Over the years, M&M’s have continued to introduce new colors and flavor variations. M&M’s were initially produced in brown color only, but in the 1950s, the company introduced a new marketing campaign and expanded the color offerings. The new colors allowed for more variety and a more attractive display, leading to a surge in sales. An original color, violet, was replaced by tan in the late 1940s; tan was replaced by blue in 1995. Red was temporarily replaced by orange in 1976 due to health concerns over FD&C Red #2, even though M&M’s were never made with it. Red M&M’s returned in 1987. In the 1980s, blue was added as a color option, and in 1995, the company introduced a limited edition “Colorworks” line, which featured more than 20 different colors. Today, M&M’s are available in a variety of colors and flavors, including peanut butter, caramel, and pretzel.
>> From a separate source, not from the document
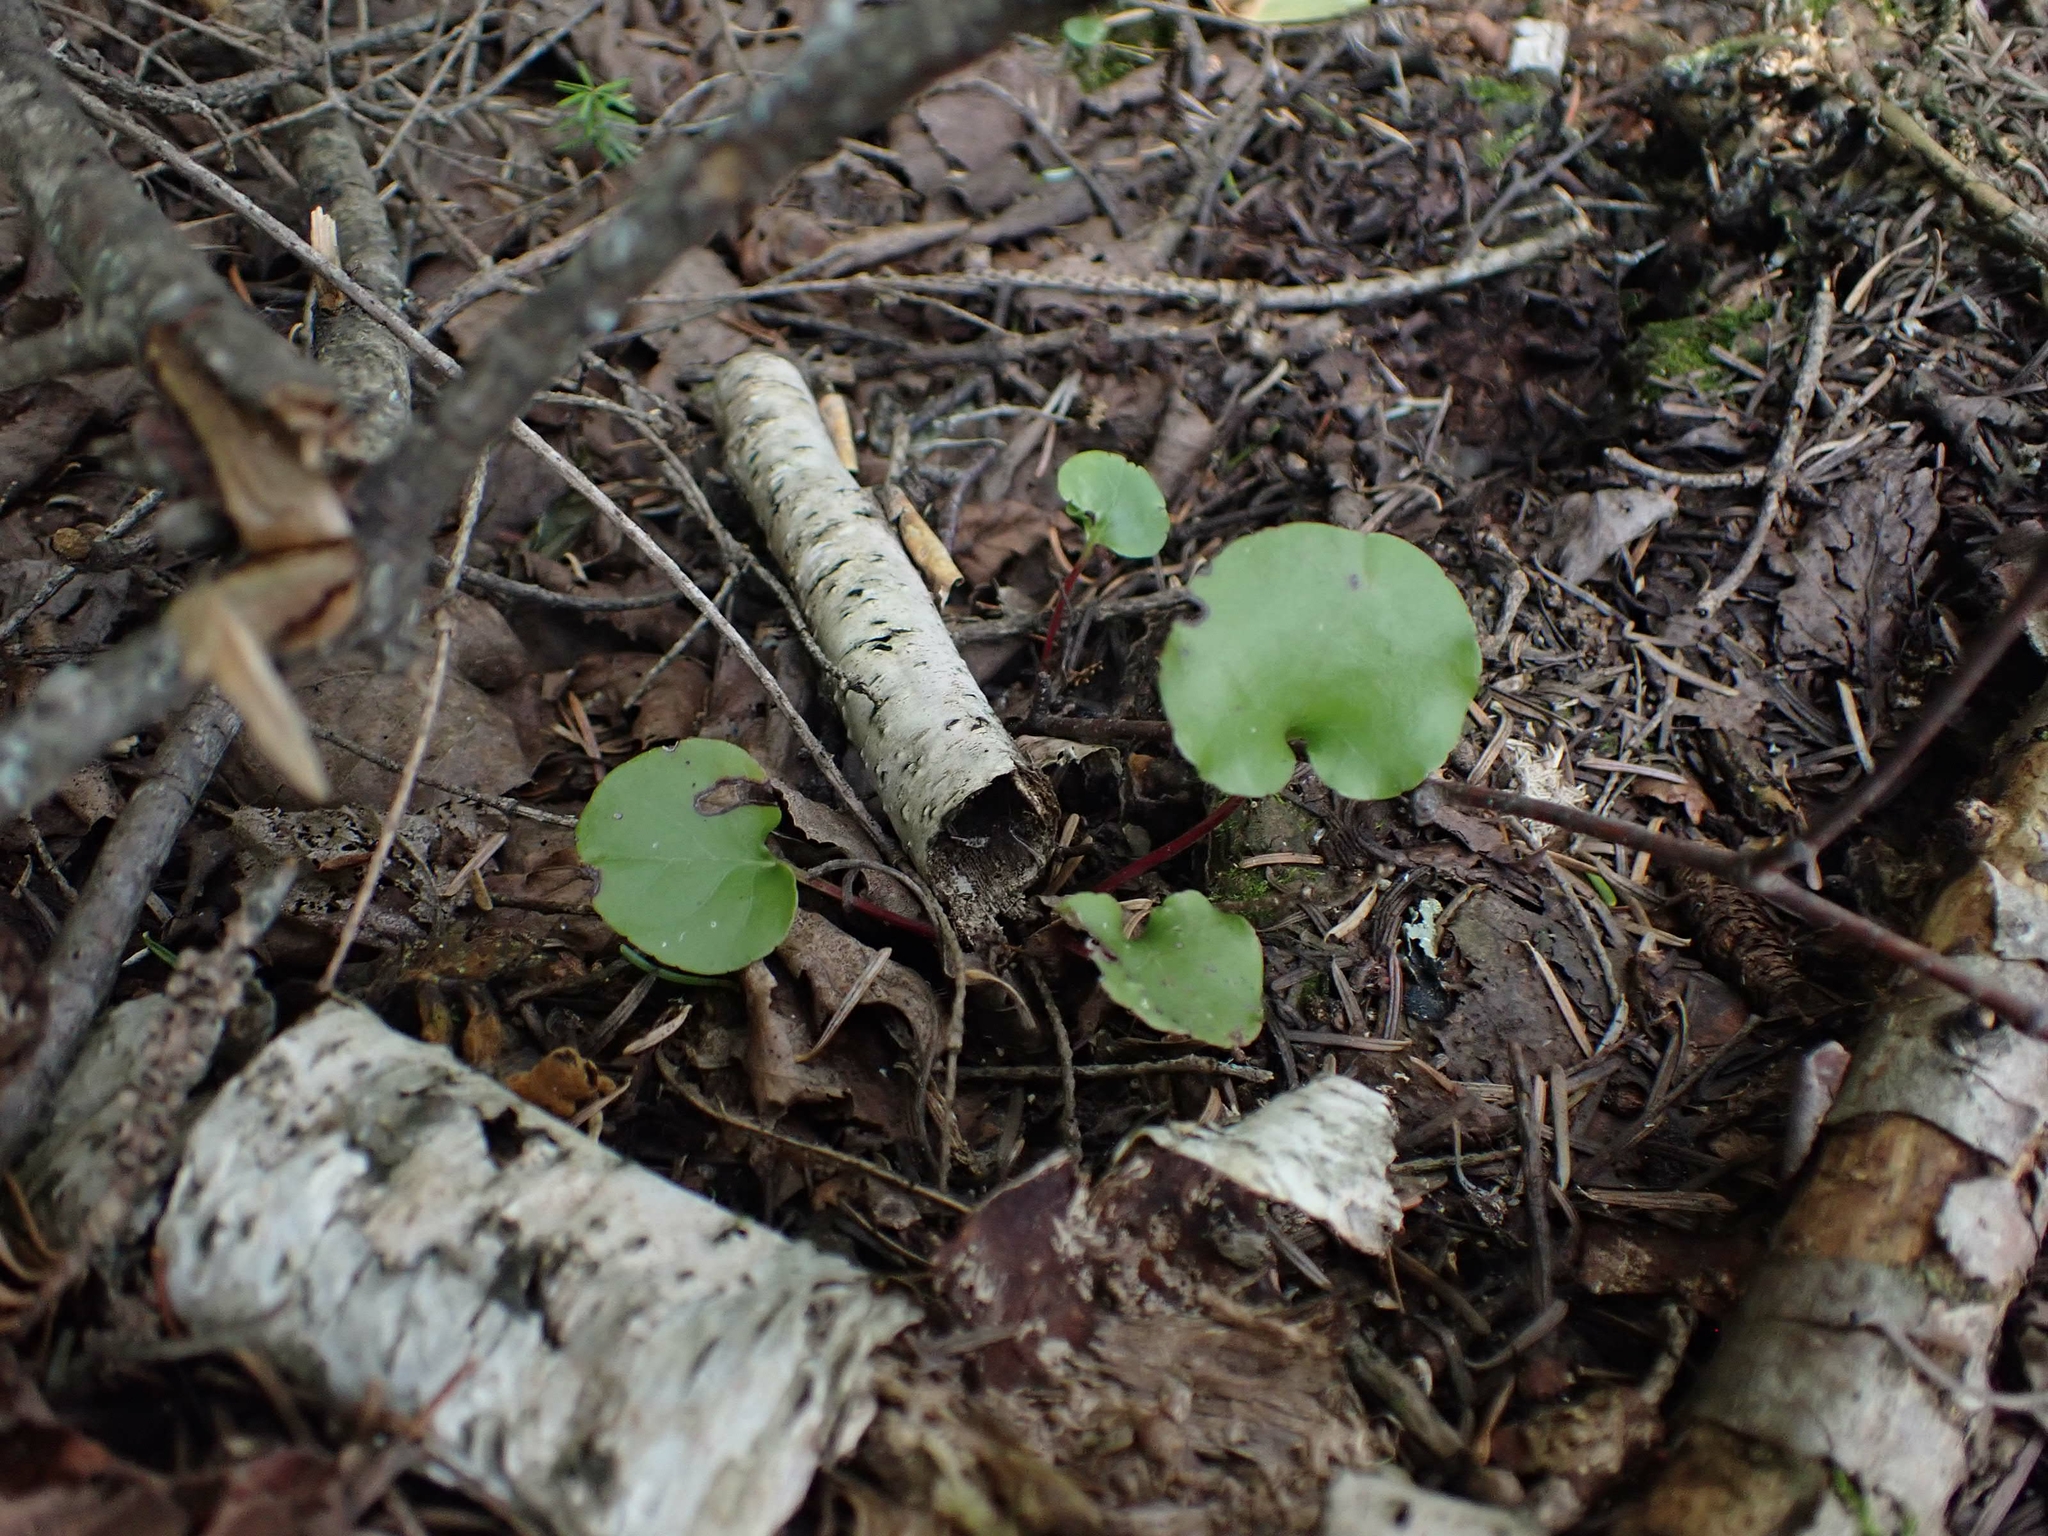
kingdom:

M&M’s have become a beloved American candy, with their iconic colors and packaging making them instantly recognizable. They have been featured in countless movies, commercials, and pop culture references, cementing their status as a timeless classic.
History of Candy Corn
Another popular candy is candy corn. Sold primarily during Halloween,
Candy corn is another popular candy that is often associated with Halloween and fall in America. The candy has a long history that dates back to the late 1800s. The mixture of sugar, corn syrup, and confectioner’s wax was invented by George Renninger of the Wunderle Candy Company® in 1880 and originally called “Chicken Feed” and was marketed as a treat for both humans and livestock. The candy was made by hand and featured a tricolor design, with a yellow base, orange center, and white tip. Gustav Goelitz started making candy corn in 1900 and eventually started the Jelly Belly® candy company. Today, Jelly Belly® and Brach’s® are the main producers of candy corn.
Over time, candy corn became more popular as a Halloween treat, and the tricolor design became associated with the holiday. The Goelitz Candy Company (now known as Jelly Belly) began mass-producing candy corn in the early 1900s, using machines to automate the process.
In the 1950s, candy corn became even more popular, thanks to its association with Halloween and its availability in large bags. The candy also became more colorful, with variations featuring different colors and flavors.
Today, candy corn is still enjoyed by millions of people in America and around the world. Over 35 million pounds of candy corn are produced each year. The candy remains a Halloween staple and is often used in fall-themed decorations and recipes. Despite its simple ingredients and design, candy corn has become an iconic part of American candy culture.
While America consumes the most candy in the world in total retail volume, it’s not even in the top five in consumption per capita. In 2016, the average German ate 28.7 pounds of candy. The average American ate around 22 pounds.
Although some varieties of candy can be considered rare delicacies, fudge is a common and popular gourmet treat. Fudge is not actually considered chocolate—although chocolate is the most popular flavor—but a fondant (thick paste of sugar and heated water). Legend has it that fudge was invented by mistake when candy makers over-crystallized a batch of candy. Fudge first appeared in America when college-aged women started to sell it during the industrial revolution in New York and Baltimore.
The flavors of different candies from around the world are as diverse as the cultures they come from, but there is no mistaking the cooling effect you feel whenever you bite into something with mint flavoring. The popular flavor is derived from one of several varieties of mint (usually peppermint or spearmint, but there are more than 30 varieties of the herb) and is popular in candy canes, chewing gum, and even some chocolates. The cooling effect comes from the compound menthol, found in the plant’s essential oil, and makes eating mints a pleasantly refreshing experience.
Whatever your favorite candy is, it always has the ability to make any moment just a little sweeter.